Output the lines between the one holding "Checklist item 11 - gas" and the one holding "Logged volume: 744700ft³", inclusive, reproducing them verbatim.

--- DATASET EXTRACT Enclosed Below ---

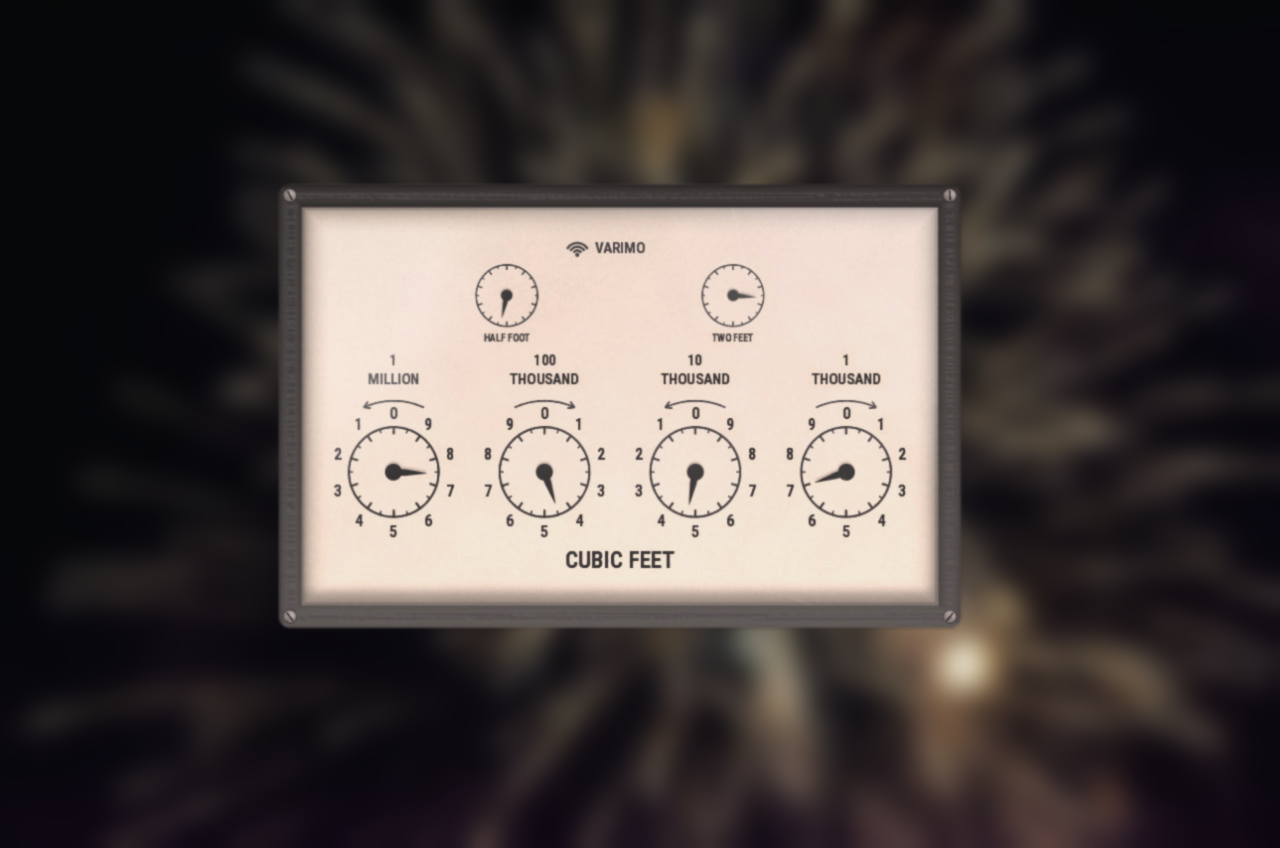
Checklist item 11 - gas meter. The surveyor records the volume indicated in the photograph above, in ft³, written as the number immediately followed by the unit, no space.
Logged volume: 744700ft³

--- End of Enclosed DATASET EXTRACT ---
--- DATASET EXTRACT Enclosed Below ---

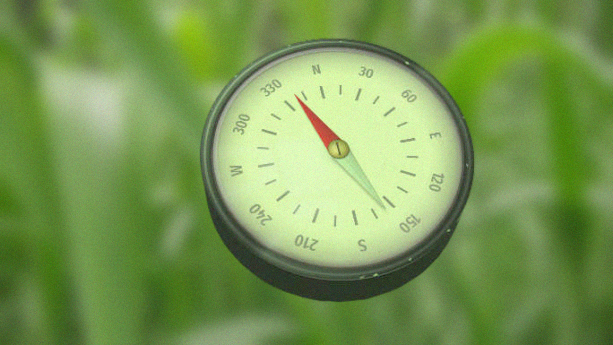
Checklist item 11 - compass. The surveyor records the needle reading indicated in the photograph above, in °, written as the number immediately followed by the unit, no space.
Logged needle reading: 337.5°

--- End of Enclosed DATASET EXTRACT ---
--- DATASET EXTRACT Enclosed Below ---

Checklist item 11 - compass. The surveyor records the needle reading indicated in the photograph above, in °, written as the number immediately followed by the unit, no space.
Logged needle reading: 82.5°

--- End of Enclosed DATASET EXTRACT ---

> _FINISHED TASK_:
Checklist item 11 - gas meter. The surveyor records the volume indicated in the photograph above, in ft³, written as the number immediately followed by the unit, no space.
Logged volume: 744700ft³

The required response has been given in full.